Tomorrow begins a new teaching week.  My intention will be to concentrate on work that is grounding – Mountains, Warriors, Down Dogs and deep Forward Folds. My intention is to keep the yoga settled and focused.

This morning an email arrived.  My student’s parents were located.  They are safe at an evacuation center.

We stay strong.  We move forward.


Harvest Follows Trust, Not Control

Harvest follows Trust.

I’m great at control.  Trust?  Not so much.  Surprised?  How could a yoga teacher not embrace all that life has to offer with an open heart and unending faith in the Universe?

Easy.

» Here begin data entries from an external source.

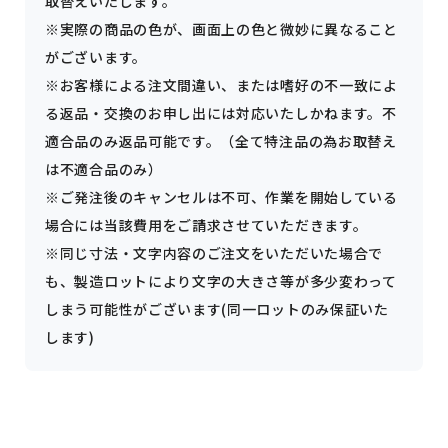
取替えいたします。
※実際の商品の色が、画面上の色と微妙に異なること
がございます。
※お客様による注文間違い、または嗜好の不一致によ
る返品・交換のお申し出には対応いたしかねます。不
適合品のみ返品可能です。（全て特注品の為お取替え
は不適合品のみ）
※ご発注後のキャンセルは不可、作業を開始している
場合には当該費用をご請求させていただきます。
※同じ寸法・文字内容のご注文をいただいた場合で
も、製造ロットにより文字の大きさ等が多少変わって
しまう可能性がございます(同一ロットのみ保証いた
します)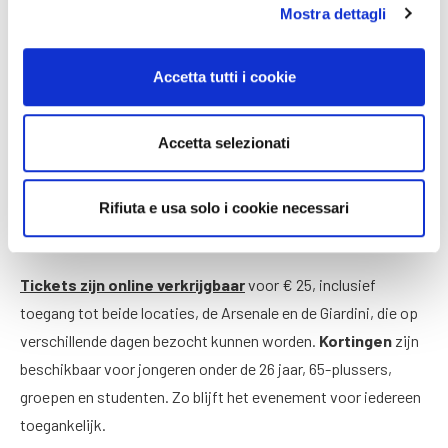
Mostra dettagli
Biënnale van Venetië: data en
tickets
Accetta tutti i cookie
De 19e Internationale Architectuurtentoonstelling vindt
Accetta selezionati
plaats
van 10 mei t/m 23 november 2025
. De
vooropening is op 8 en 9 mei
. Zoals verwacht zijn de
Rifiuta e usa solo i cookie necessari
belangrijkste locaties de Giardini en de Arsenale in Venetië.
Daarnaast zijn er in de stad verschillende andere locaties.
Tickets zijn online verkrijgbaar
voor € 25, inclusief
toegang tot beide locaties, de Arsenale en de Giardini, die op
verschillende dagen bezocht kunnen worden.
Kortingen
zijn
beschikbaar voor jongeren onder de 26 jaar, 65-plussers,
groepen en studenten. Zo blijft het evenement voor iedereen
toegankelijk.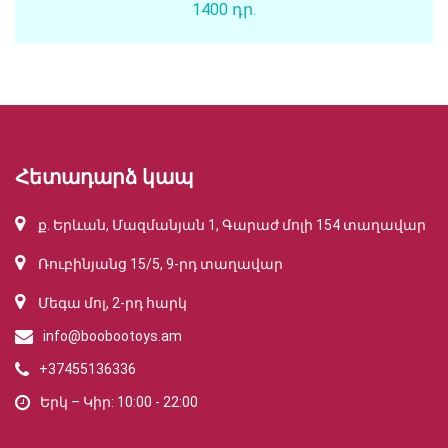
1400 դր.
Հետադարձ կապ
ք. Երևան, Մազմանյան 1, Գարաժ մոլի 154 տաղավար
Ռուբինյանց 15/5, 9-րդ տաղավար
Մեգա մոլ, 2-րդ հարկ
info@boobootoys.am
+37455136336
Երկ – Կիր: 10:00 - 22:00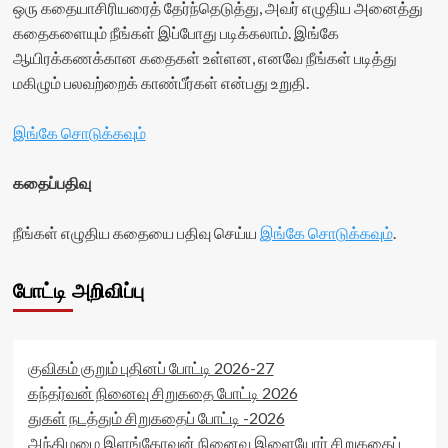
ஒரு கதையாசிரியரைத் தேர்ந்தெடுத்து, அவர் எழுதிய அனைத்து
கதைகளையும் நீங்கள் இப்போது படிக்கலாம். இங்கே
ஆயிரக்கணக்கான கதைகள் உள்ளன, எனவே நீங்கள் படித்து
மகிழும் பலவற்றைக் காண்பீர்கள் என்பது உறுதி.
இங்கே சொடுக்கவும்
கதைப்பதிவு
நீங்கள் எழுதிய கதையை பதிவு செய்ய
இங்கே சொடுக்கவும்
.
போட்டி அறிவிப்பு
குவிகம் குறும் புதினப் போட்டி 2026-27
கந்தர்வன் நினைவு சிறுகதை போட்டி 2026
துகள் நடத்தும் சிறுகதைப் போட்டி -2026
அந்திமழை இளங்கோவன் நினைவு இளையோர் சிறுகதைப்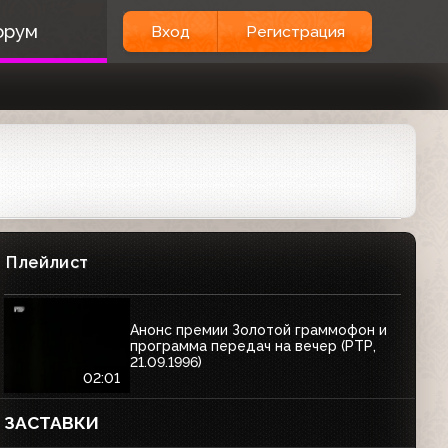
орум
Вход
Регистрация
Плейлист
Анонс премии Золотой граммофон и
программа передач на вечер (РТР,
21.09.1996)
02:01
ЗАСТАВКИ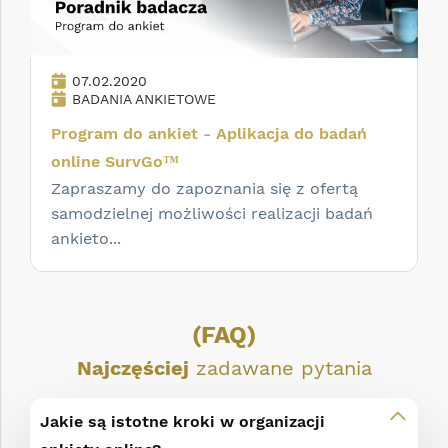
07.02.2020
BADANIA ANKIETOWE
Program do ankiet - Aplikacja do badań
online SurvGo™
Zapraszamy do zapoznania się z ofertą
samodzielnej możliwości realizacji badań
ankieto...
(FAQ)
Najczęściej
zadawane pytania
Jakie są istotne kroki w organizacji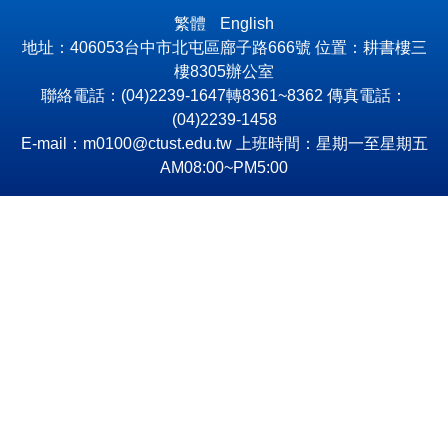
繁體
English
地址：406053台中市北屯區廍子路666號 位置：耕書樓三
樓8305辦公室
聯絡電話：(04)2239-1647轉8361~8362 傳真電話：
(04)2239-1458
E-mail：m0100@ctust.edu.tw 上班時間：星期一至星期五
AM08:00~PM5:00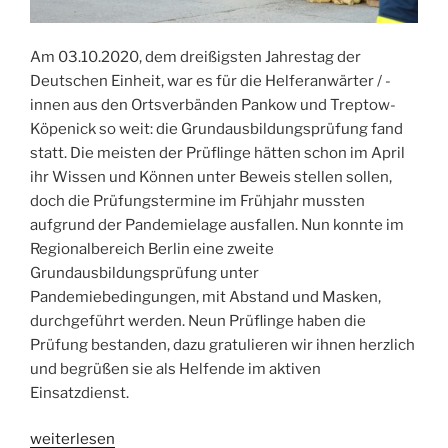
Am 03.10.2020, dem dreißigsten Jahrestag der
Deutschen Einheit, war es für die Helferanwärter / -
innen aus den Ortsverbänden Pankow und Treptow-
Köpenick so weit: die Grundausbildungsprüfung fand
statt. Die meisten der Prüflinge hätten schon im April
ihr Wissen und Können unter Beweis stellen sollen,
doch die Prüfungstermine im Frühjahr mussten
aufgrund der Pandemielage ausfallen. Nun konnte im
Regionalbereich Berlin eine zweite
Grundausbildungsprüfung unter
Pandemiebedingungen, mit Abstand und Masken,
durchgeführt werden. Neun Prüflinge haben die
Prüfung bestanden, dazu gratulieren wir ihnen herzlich
und begrüßen sie als Helfende im aktiven
Einsatzdienst.
„Prüfung
weiterlesen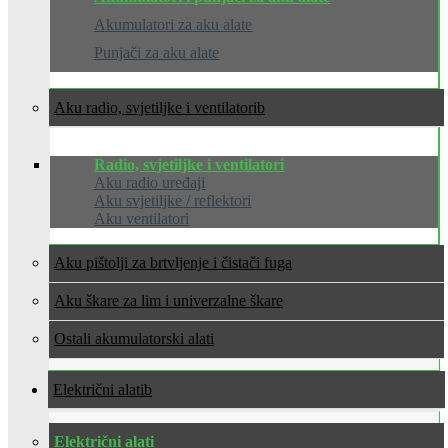
Akumulatori za aku alate
Punjači za aku alate
Aku radio, svjetiljke i ventilatori
Radio, svjetiljke i ventilatori
Aku radio uređaji
Aku svjetiljke / reflektori
Aku ventilatori
Aku pištolji za brtvljenje i čistači fuga
Aku škare za lim i univerzalne škare
Ostali akumulatorski alati
Električni alati
Električni alati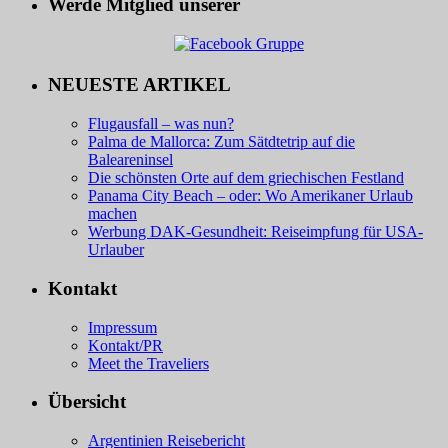
Werde Mitglied unserer
NEUESTE ARTIKEL
Flugausfall – was nun?
Palma de Mallorca: Zum Sätdtetrip auf die
Baleareninsel
Die schönsten Orte auf dem griechischen Festland
Panama City Beach – oder: Wo Amerikaner Urlaub
machen
Werbung DAK-Gesundheit: Reiseimpfung für USA-
Urlauber
Kontakt
Impressum
Kontakt/PR
Meet the Traveliers
Übersicht
Argentinien Reisebericht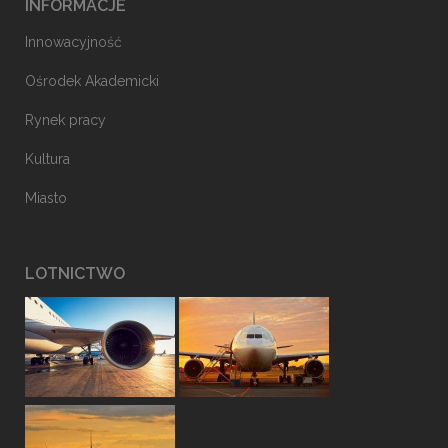
INFORMACJE
Innowacyjność
Ośrodek Akademicki
Rynek pracy
Kultura
Miasto
LOTNICTWO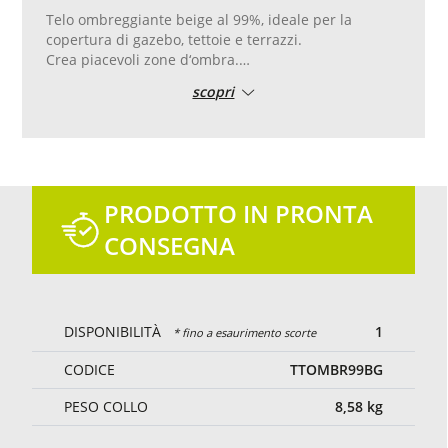
Telo ombreggiante beige al 99%, ideale per la
copertura di gazebo, tettoie e terrazzi.
Crea piacevoli zone d‘ombra.
Il telo ombreggiante è di colore beige, naturale si
scopri
adatta perfettamente all‘ambiente esterno.
Peso 235 g al metro quadro.
Confezione e taglio su misura con bordatura in pvc
colore beige, occhielli da 17 mm posati ogni 50 cm
su tutto il perimetro.
Rinforzi sugli angoli.
PRODOTTO IN PRONTA
CONSEGNA
DISPONIBILITÀ
1
* fino a esaurimento scorte
CODICE
TTOMBR99BG
PESO COLLO
8,58
kg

I’m human.

Remember eight days ago, when I wrote “I can kick adversity’s ass”?  Well, I’m not really feeling it anymore.

A friend continues to remind me of Rumi’s words “the cure for the pain is in the pain.”  To be honest, I find deeper comfort here:

Oh soul, you worry too much.

You have seen your own strength.

You have seen your own beauty.

You have seen your golden wings.

Of anything else, why do you worry?

You are, in truth, the soul, of the soul, of the soul.

It’s a scary thing, relinquishing control, opening myself to the possibility of disappointment or failure.  But what can I do?  My choices are limited.  I can stagnate.  Keep living the life I am living.  Or I can hold tight to possibility, spread my wings and fly.